Learn the language you are programming in. The specification of a type of
an argument to a function DOES NOT MEAN YOU NEED A VARIABLE OF THAT TYPE.
It means you need an /expression/ of that type. So, for example, if
ResultLength is a ULONG, the expression &ResultLength is a PULONG. And

> From: xxxxx@lists.osr.com [mailto:bounce-549868-

xxxxx@lists.osr.com] On Behalf Of xxxxx@flounder.com
Sent: Tuesday, January 14, 2014 12:33 PM
To: Windows System Software Devs Interest List
Subject: RE:[ntdev] KiPageFault into BSOD when stepping over

> OK. Heres failing code:
>
> NTSTATUS
> MyVolFltEvtDeviceAdd(In WDFDRIVER Driver, Inout PWDFDEVICE_INIT
> DeviceInit)
> /*++
> Routine Description:
>
> EvtDeviceAdd is called by the framework in response to AddDevice
> call from the PnP manager. We create and initialize a device object
to
> represent a new instance of the device.
>
> Arguments:
> Driver - Handle to a framework driver object created in DriverEntry
> DeviceInit - Pointer to a framework-allocated WDFDEVICE_INIT
structure.
> Return Value:
> NTSTATUS
> –*/
> {
> NTSTATUS status;
>
> PAGED_CODE();
>
> UNREFERENCED_PARAMETER(Driver);
>
> //PDEVICE_OBJECT Pdo =
WdfFdoInitWdmGetPhysicalDevice(DeviceInit);
>
> DECLARE_UNICODE_STRING_SIZE(name, 256);

> ULONG retLen;
> status = WdfFdoInitQueryProperty(DeviceInit,
DevicePropertyClassGuid,
> sizeof(name_buffer), name.Buffer, &retLen);

>
> I’m sure you understand its running on passive IRQL:
> 1: kd> !irql
> Debugger saved IRQL for processor 0x1 – 0 (LOW_LEVEL)
>
> FAULTING_SOURCE_FILE: c:\program files (x86)\windows
> kits\8.1\include\wdf\kmdf\1.11\wdffdo.h
>
> FAULTING_SOURCE_LINE_NUMBER: 202
>
> FAULTING_SOURCE_CODE:
> 198: PULONG ResultLength
> 199: )
> 200: {
> 201: return ((PFN_WDFFDOINITQUERYPROPERTY)
> WdfFunctions[WdfFdoInitQueryPropertyTableIndex])(WdfDriverGlobals,
> DeviceInit, DeviceProperty, BufferLength, PropertyBuffer,
> ResultLength);

While it is nice that C and C++ let you compose long and complex
expressions like this, you will find it a LOT easier to debug if you
break
this into about four lines of code

But it looks like you made one of the silliest possible errors. You
read
the documentation of the function, and it said “PULONG ResultLength”.
So
you assumed you had to have a variable of type PULONG that you would
pass
in, which means you have no idea how C works. So you declared a
variable
of type PULONG. Did you initialize it

>> 202: }

You need a good remedial course in the C language.
joe
Sorry, Dr. Newcomer - but the crash is on return from inlined KMDF
function WdfFdoInitQueryProperty.
So - a) your stylistic criticism better be addressed to Microsoft and,
more importantly,
b) PULONG ResultLength is simply last one of function parameters.
So - C++ problems are actually absent.

What OP states is that he gets this bugcheck only if he breaks into
debugger somewhere before this function invocation and then steps over
(or into) this line of code
and he has no bugcheck if there is no
debugger attached or if he breaks into debugger after this line.
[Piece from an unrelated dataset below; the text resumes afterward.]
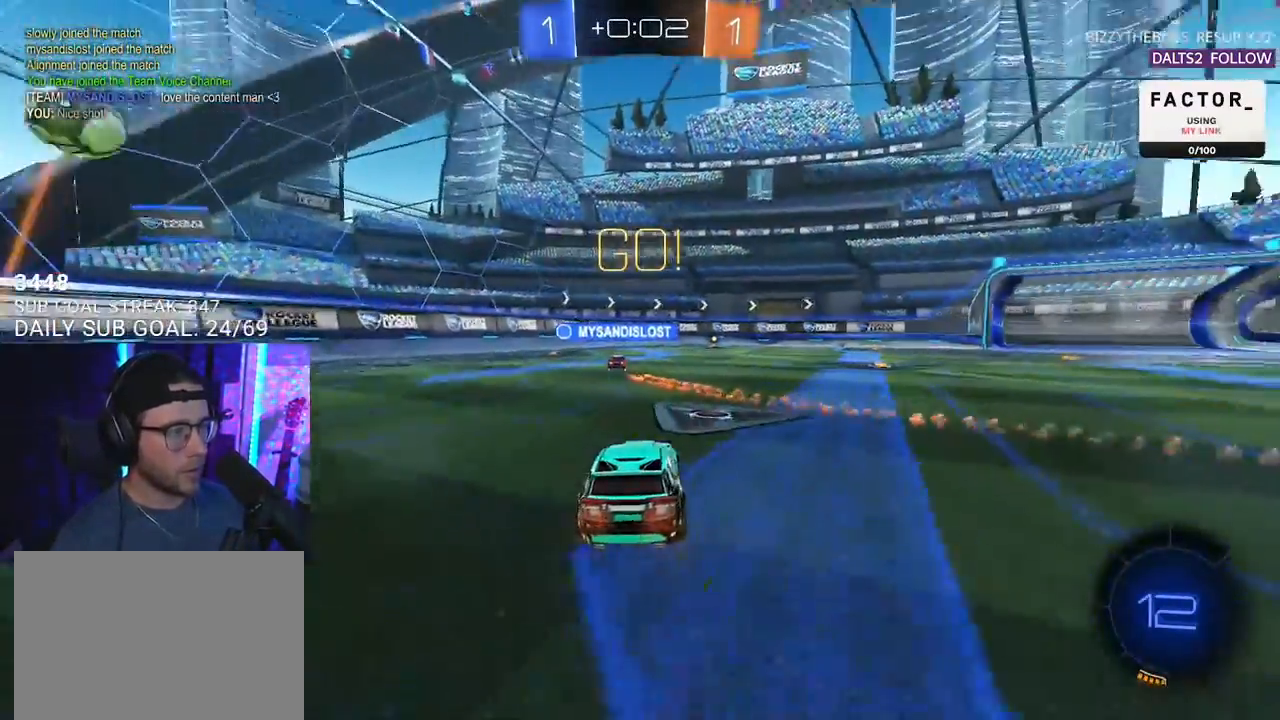
{"buttons": ["R2"], "left_stick": "center", "right_stick": "center", "events": [[217, "left_stick", "center"]]}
To OP: Andrii, and if you break into debugger before this line but just
run code instead of stepping? No crash? Or the same one?

Best regards,
Alex Krol

> Joe, you are commenting on wdffdo.h here. Not on his code, which entirely

invalidates the harangue.

//Daniel

That was not apparent to me. You would not believe how many times I see
this error. Every programmer with marginal C knowledge makes it. After I
explain it to them, I get some of the following

ULONG result;
PULONG presult = &result;

and when I ask why, they tell me the function prototype requires a PULONG
variable!

Certainly the second-worst example was

PULONG result = new ULONG;
…function using result…
…do things with *result
delete result;

and the worst (which was also in C++) wasa

PULONG result = (PULONG)malloc(sizeof(ULONG));
…function using result…
…do things with *result…
free(result);

I would have at least three students per class who did some variant of
these; they did not comprehend the concept of pointers, initialized
variables, or how to read function prototypes. Many of these had more
than a decade of C programming experience, and one complained that he had
found pointers so esoteric that he never understood why anyone would want
to use them [let us not digress into a discussion of
pointers-vs-references, e.g., a Java/C# vs C/C++ discussion…]. With ten
years’ experience, he was also struct-challenged, and the notion of union
was just so much noise. If he wanted an array of multivalued objects, he
would create an array of int, and array of bool, an array of… instead of
declaring a struct and making it an array.

Maybe I’m just frustrated because I have lost six of the last ten days to
illnesses of various sorts, including two hospital stays. But I think
that code as we saw it shows a serious defect in thinking. And the OP
should have spotted that error.

I didn’t think that any of the WDF source was available, so seeing a
newbie mistake like this caused me to think it was the OP’s code. If this
is Microsoft code, some manager somewhere should catch pluperfect hell for
either (a) not catching this or (b) not realizing his programmers were so
undertrained that they could make this kind of error.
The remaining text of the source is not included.